**Activity:** The expected output is every entry, repeated word for word.

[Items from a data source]
# # #

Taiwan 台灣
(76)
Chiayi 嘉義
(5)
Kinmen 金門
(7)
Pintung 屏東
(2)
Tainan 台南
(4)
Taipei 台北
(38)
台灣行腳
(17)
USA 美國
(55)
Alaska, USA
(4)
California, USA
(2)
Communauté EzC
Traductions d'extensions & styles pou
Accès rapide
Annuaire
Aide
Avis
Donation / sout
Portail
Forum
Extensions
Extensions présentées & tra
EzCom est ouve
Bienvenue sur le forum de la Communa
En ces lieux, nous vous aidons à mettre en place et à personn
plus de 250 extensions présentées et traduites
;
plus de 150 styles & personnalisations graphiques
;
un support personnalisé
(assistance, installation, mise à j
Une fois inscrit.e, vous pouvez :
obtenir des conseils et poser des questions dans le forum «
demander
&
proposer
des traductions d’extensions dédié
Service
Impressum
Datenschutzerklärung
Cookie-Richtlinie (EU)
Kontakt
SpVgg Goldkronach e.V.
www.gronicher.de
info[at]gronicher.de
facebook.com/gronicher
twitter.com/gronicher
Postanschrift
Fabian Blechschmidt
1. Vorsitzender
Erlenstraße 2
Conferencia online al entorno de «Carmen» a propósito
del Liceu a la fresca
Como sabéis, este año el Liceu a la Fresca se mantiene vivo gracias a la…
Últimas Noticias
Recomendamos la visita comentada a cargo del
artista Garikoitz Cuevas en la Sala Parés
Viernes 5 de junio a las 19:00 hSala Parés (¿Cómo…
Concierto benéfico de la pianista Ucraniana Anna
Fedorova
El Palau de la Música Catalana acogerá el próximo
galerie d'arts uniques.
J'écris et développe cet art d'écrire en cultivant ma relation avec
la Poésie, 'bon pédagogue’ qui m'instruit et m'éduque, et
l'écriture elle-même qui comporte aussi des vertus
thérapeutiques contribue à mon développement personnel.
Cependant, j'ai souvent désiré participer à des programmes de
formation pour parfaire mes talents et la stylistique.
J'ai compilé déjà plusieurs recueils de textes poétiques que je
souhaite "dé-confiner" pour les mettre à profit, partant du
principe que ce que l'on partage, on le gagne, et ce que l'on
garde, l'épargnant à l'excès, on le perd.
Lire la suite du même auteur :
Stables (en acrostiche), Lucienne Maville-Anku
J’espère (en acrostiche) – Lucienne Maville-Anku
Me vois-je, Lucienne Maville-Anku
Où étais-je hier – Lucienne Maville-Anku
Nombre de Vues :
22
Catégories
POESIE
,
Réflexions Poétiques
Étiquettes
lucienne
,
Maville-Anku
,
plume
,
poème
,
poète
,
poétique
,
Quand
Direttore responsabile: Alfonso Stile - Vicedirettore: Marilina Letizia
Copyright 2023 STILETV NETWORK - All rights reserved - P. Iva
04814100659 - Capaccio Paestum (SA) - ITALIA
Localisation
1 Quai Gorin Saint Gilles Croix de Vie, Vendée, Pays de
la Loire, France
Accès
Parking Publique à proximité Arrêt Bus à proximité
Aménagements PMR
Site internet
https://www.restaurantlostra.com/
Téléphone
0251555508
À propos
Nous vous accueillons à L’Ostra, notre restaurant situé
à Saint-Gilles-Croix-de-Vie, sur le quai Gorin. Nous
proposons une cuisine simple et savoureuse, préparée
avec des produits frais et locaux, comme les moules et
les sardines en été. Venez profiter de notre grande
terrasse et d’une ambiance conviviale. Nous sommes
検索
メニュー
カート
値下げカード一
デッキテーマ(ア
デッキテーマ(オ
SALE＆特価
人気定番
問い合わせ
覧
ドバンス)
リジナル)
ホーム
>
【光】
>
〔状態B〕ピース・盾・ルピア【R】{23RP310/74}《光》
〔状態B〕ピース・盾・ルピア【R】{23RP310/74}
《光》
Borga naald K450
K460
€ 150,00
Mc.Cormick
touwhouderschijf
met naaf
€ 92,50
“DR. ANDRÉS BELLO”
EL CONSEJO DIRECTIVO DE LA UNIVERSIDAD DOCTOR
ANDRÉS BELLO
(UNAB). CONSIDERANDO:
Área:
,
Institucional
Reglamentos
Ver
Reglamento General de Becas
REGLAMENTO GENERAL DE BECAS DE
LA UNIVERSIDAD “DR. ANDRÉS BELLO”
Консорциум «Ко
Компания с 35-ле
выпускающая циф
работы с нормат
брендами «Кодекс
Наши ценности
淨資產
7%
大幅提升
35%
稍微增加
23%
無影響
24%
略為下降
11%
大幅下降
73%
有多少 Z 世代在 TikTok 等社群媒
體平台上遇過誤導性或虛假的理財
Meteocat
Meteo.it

# # #

**Answer section:**
Taiwan 台灣
(76)
Chiayi 嘉義
(5)
Kinmen 金門
(7)
Pintung 屏東
(2)
Tainan 台南
(4)
Taipei 台北
(38)
台灣行腳
(17)
USA 美國
(55)
Alaska, USA
(4)
California, USA
(2)
Communauté EzC
Traductions d'extensions & styles pou
Accès rapide
Annuaire
Aide
Avis
Donation / sout
Portail
Forum
Extensions
Extensions présentées & tra
EzCom est ouve
Bienvenue sur le forum de la Communa
En ces lieux, nous vous aidons à mettre en place et à personn
plus de 250 extensions présentées et traduites
;
plus de 150 styles & personnalisations graphiques
;
un support personnalisé
(assistance, installation, mise à j
Une fois inscrit.e, vous pouvez :
obtenir des conseils et poser des questions dans le forum «
demander
&
proposer
des traductions d’extensions dédié
Service
Impressum
Datenschutzerklärung
Cookie-Richtlinie (EU)
Kontakt
SpVgg Goldkronach e.V.
www.gronicher.de
info[at]gronicher.de
facebook.com/gronicher
twitter.com/gronicher
Postanschrift
Fabian Blechschmidt
1. Vorsitzender
Erlenstraße 2
Conferencia online al entorno de «Carmen» a propósito
del Liceu a la fresca
Como sabéis, este año el Liceu a la Fresca se mantiene vivo gracias a la…
Últimas Noticias
Recomendamos la visita comentada a cargo del
artista Garikoitz Cuevas en la Sala Parés
Viernes 5 de junio a las 19:00 hSala Parés (¿Cómo…
Concierto benéfico de la pianista Ucraniana Anna
Fedorova
El Palau de la Música Catalana acogerá el próximo
galerie d'arts uniques.
J'écris et développe cet art d'écrire en cultivant ma relation avec
la Poésie, 'bon pédagogue’ qui m'instruit et m'éduque, et
l'écriture elle-même qui comporte aussi des vertus
thérapeutiques contribue à mon développement personnel.
Cependant, j'ai souvent désiré participer à des programmes de
formation pour parfaire mes talents et la stylistique.
J'ai compilé déjà plusieurs recueils de textes poétiques que je
souhaite "dé-confiner" pour les mettre à profit, partant du
principe que ce que l'on partage, on le gagne, et ce que l'on
garde, l'épargnant à l'excès, on le perd.
Lire la suite du même auteur :
Stables (en acrostiche), Lucienne Maville-Anku
J’espère (en acrostiche) – Lucienne Maville-Anku
Me vois-je, Lucienne Maville-Anku
Où étais-je hier – Lucienne Maville-Anku
Nombre de Vues :
22
Catégories
POESIE
,
Réflexions Poétiques
Étiquettes
lucienne
,
Maville-Anku
,
plume
,
poème
,
poète
,
poétique
,
Quand
Direttore responsabile: Alfonso Stile - Vicedirettore: Marilina Letizia
Copyright 2023 STILETV NETWORK - All rights reserved - P. Iva
04814100659 - Capaccio Paestum (SA) - ITALIA
Localisation
1 Quai Gorin Saint Gilles Croix de Vie, Vendée, Pays de
la Loire, France
Accès
Parking Publique à proximité Arrêt Bus à proximité
Aménagements PMR
Site internet
https://www.restaurantlostra.com/
Téléphone
0251555508
À propos
Nous vous accueillons à L’Ostra, notre restaurant situé
à Saint-Gilles-Croix-de-Vie, sur le quai Gorin. Nous
proposons une cuisine simple et savoureuse, préparée
avec des produits frais et locaux, comme les moules et
les sardines en été. Venez profiter de notre grande
terrasse et d’une ambiance conviviale. Nous sommes
検索
メニュー
カート
値下げカード一
デッキテーマ(ア
デッキテーマ(オ
SALE＆特価
人気定番
問い合わせ
覧
ドバンス)
リジナル)
ホーム
>
【光】
>
〔状態B〕ピース・盾・ルピア【R】{23RP310/74}《光》
〔状態B〕ピース・盾・ルピア【R】{23RP310/74}
《光》
Borga naald K450
K460
€ 150,00
Mc.Cormick
touwhouderschijf
met naaf
€ 92,50
“DR. ANDRÉS BELLO”
EL CONSEJO DIRECTIVO DE LA UNIVERSIDAD DOCTOR
ANDRÉS BELLO
(UNAB). CONSIDERANDO:
Área:
,
Institucional
Reglamentos
Ver
Reglamento General de Becas
REGLAMENTO GENERAL DE BECAS DE
LA UNIVERSIDAD “DR. ANDRÉS BELLO”
Консорциум «Ко
Компания с 35-ле
выпускающая циф
работы с нормат
брендами «Кодекс
Наши ценности
淨資產
7%
大幅提升
35%
稍微增加
23%
無影響
24%
略為下降
11%
大幅下降
73%
有多少 Z 世代在 TikTok 等社群媒
體平台上遇過誤導性或虛假的理財
Meteocat
Meteo.it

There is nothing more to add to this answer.